Demote the surface fleet. Traditional prestige platforms such as aircraft carriers, cruisers, and destroyers would find themselves demoted in a rebooted U.S. Navy. Their capacity to spearhead the fight against a capable access denier — a power like China that fields a beatable navy but backs it up with a large shore-based arsenal — appears increasingly doubtful. Surface ships that have to await the outcome of the struggle for command? That sounds like Corbett’s definition of cruisers and the flotilla — large numbers of lightly armed combatants for policing relatively safe waters and projecting power ashore after the battle is won. Let’s act on his guidelines for platforms that exercise command. A mix of workhorse frigate- or corvette-like platforms for peacetime pursuits, combat platforms designed to operate in less threatening wartime theaters, and small missile craft for harrying access deniers in cramped Asian waters looks like the refounded U.S. Navy’s best bet. Naval leaders should fund the most capable, most numerous surface force they can — on a not-to-interfere basis with units that compete for maritime mastery.
Read the whole thing if you can spare the time; it’s fascinating stuff.
The need for the unequaled presence an aircraft carrier battle group provides won’t be going away in our lifetime. And the only way to provide that presence is with enough anti-missile destroyers, submarine hunters, and tenders to keep them supplied, afloat, and effective. I’m not sure what kind of amphibious capabilities we still need, given that another island-hopping campaign seems remote at best. And the V-22 Osprey changes in a very fundamental way what it means to assault a beach — why not go inland and grab an airfield first, then take the beach from behind, from land and well-supplied?

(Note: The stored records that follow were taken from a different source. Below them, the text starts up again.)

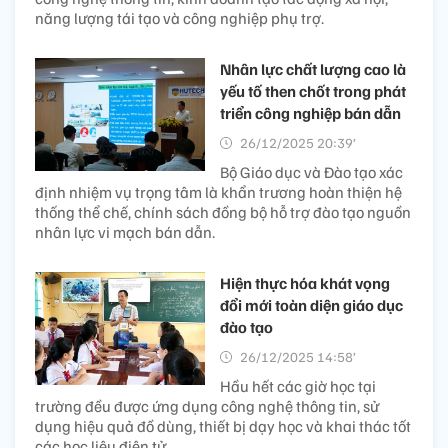
năng lượng tái tạo và công nghiệp phụ trợ.
Nhân lực chất lượng cao là
yếu tố then chốt trong phát
triển công nghiệp bán dẫn
26/12/2025 20:39’
Bộ Giáo dục và Đào tạo xác
định nhiệm vụ trọng tâm là khẩn trương hoàn thiện hệ
thống thể chế, chính sách đồng bộ hỗ trợ đào tạo nguồn
nhân lực vi mạch bán dẫn.
Hiện thực hóa khát vọng
đổi mới toàn diện giáo dục
đào tạo
26/12/2025 14:58’
Hầu hết các giờ học tại
trường đều được ứng dụng công nghệ thông tin, sử
dụng hiệu quả đồ dùng, thiết bị dạy học và khai thác tốt
các học liệu điện tử.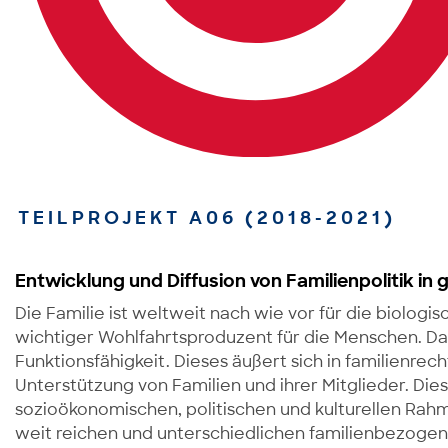
TEILPROJEKT A06 (2018-2021)
Entwicklung und Diffusion von Familienpolitik in 
Die Familie ist weltweit nach wie vor für die biolog
wichtiger Wohlfahrtsproduzent für die Menschen. Dah
Funktionsfähigkeit. Dieses äußert sich in familienr
Unterstützung von Familien und ihrer Mitglieder. Die
sozioökonomischen, politischen und kulturellen Rah
weit reichen und unterschiedlichen familienbezogenen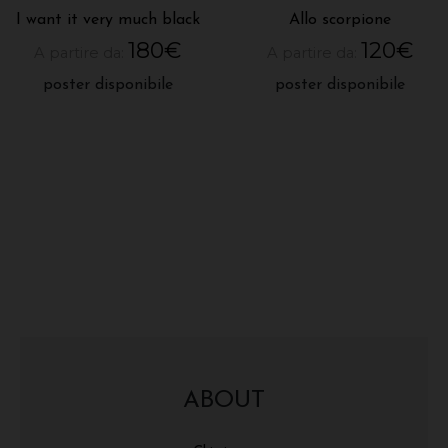
I want it very much black
Allo scorpione
180
€
120
€
A partire da:
A partire da:
poster disponibile
poster disponibile
ABOUT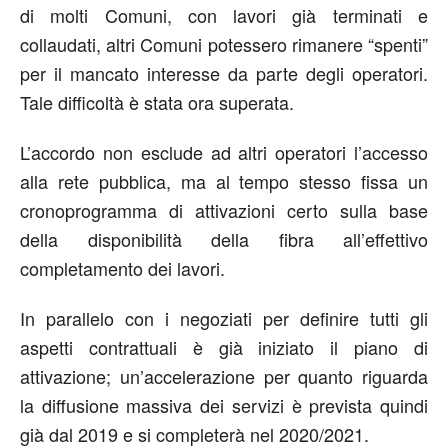
di molti Comuni, con lavori già terminati e
collaudati, altri Comuni potessero rimanere “spenti”
per il mancato interesse da parte degli operatori.
Tale difficoltà è stata ora superata.
L’accordo non esclude ad altri operatori l’accesso
alla rete pubblica, ma al tempo stesso fissa un
cronoprogramma di attivazioni certo sulla base
della disponibilità della fibra all’effettivo
completamento dei lavori.
In parallelo con i negoziati per definire tutti gli
aspetti contrattuali è già iniziato il piano di
attivazione; un’accelerazione per quanto riguarda
la diffusione massiva dei servizi è prevista quindi
già dal 2019 e si completerà nel 2020/2021.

But the idea of using increased numbers of SSNs to perform the old sealane-control mission, safe from land-based antiship missiles…
…well, that’s just lovely.
Our Virginia-class boats can perform easily missions that were once difficult or dangerous for the Los Angeles-class subs they’re replacing. But we’re building too few of them to take on the role Holmes has envisioned.
Fewer destroyers and cruisers, more subs — is that a sane future for our fleet?